Opus 4.7 Released! (Activity: 765): Anthropic has released Opus 4.7, an update to its Claude AI model, which shows significant improvements over its predecessor, Opus 4.6. The new version excels in complex programming tasks, demonstrating enhanced instruction-following and self-checking capabilities. It also features improved vision and multimodality, supporting higher-resolution images for better handling of dense visual content. The model maintains the same pricing as Opus 4.6, at $5 per 1 million input tokens and $25 per 1 million output tokens, and is available across all Claude products and major platforms like Amazon Bedrock, Google Vertex AI, and Microsoft Foundry. Read more. Some users report that Opus 4.6’s performance declined in the weeks leading up to the release of 4.7, suggesting a possible strategic move by Anthropic. Others note the efficient usage metrics of the new version, indicating satisfaction with its performance.

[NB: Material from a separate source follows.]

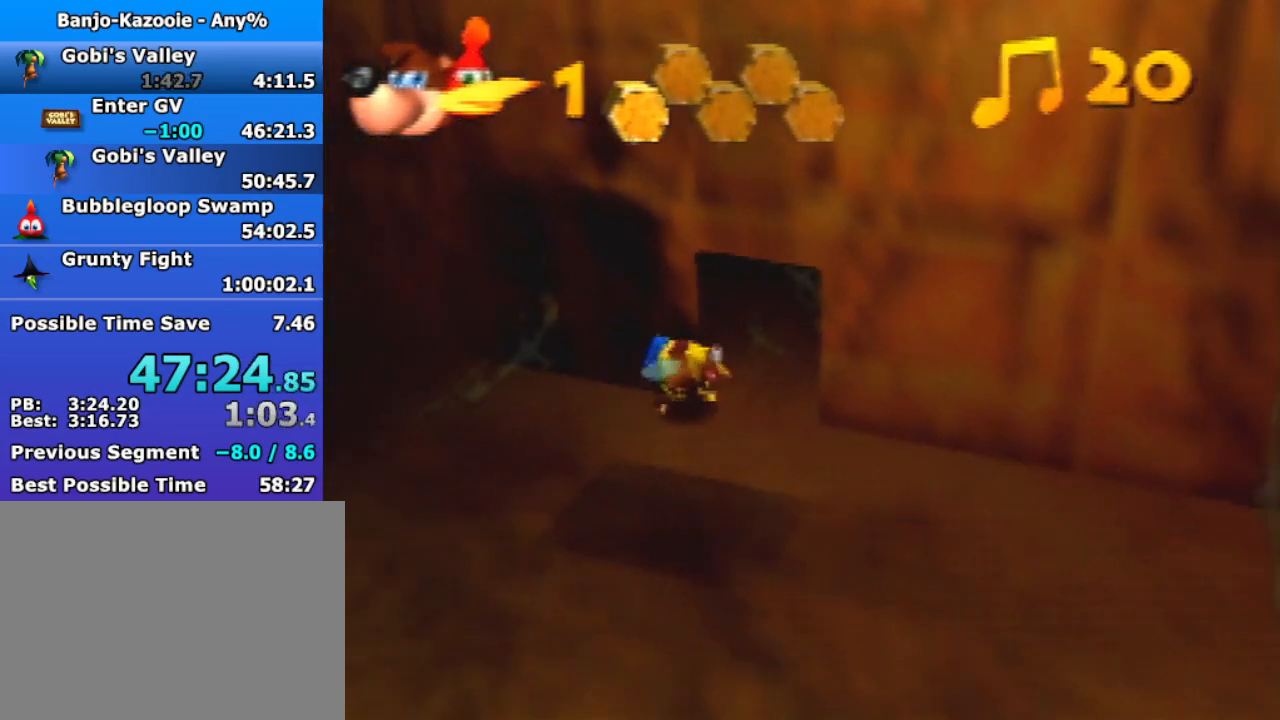
{"buttons": ["B", "R1"], "left_stick": "up", "button_events": [[200, "A", "down"], [267, "A", "up"], [333, "A", "down"], [400, "A", "up"], [467, "B", "down"], [467, "R1", "down"]]}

- The release of Opus 4.7 introduces an updated tokenizer that enhances text processing capabilities. However, this improvement comes with a tradeoff where the same input may map to more tokens, approximately 1.0–1.35× depending on the content type. This change aims to optimize performance, particularly in agentic coding scenarios, where Opus 4.7 Medium is reportedly comparable to Opus 4.6 High while using fewer tokens, as illustrated in this graph.
- A user notes that Opus 4.6 has been underperforming for the past two weeks, raising concerns about whether this is a strategic move to encourage upgrades to Opus 4.7. This suggests a potential issue with the previous version’s performance that might be addressed in the new release.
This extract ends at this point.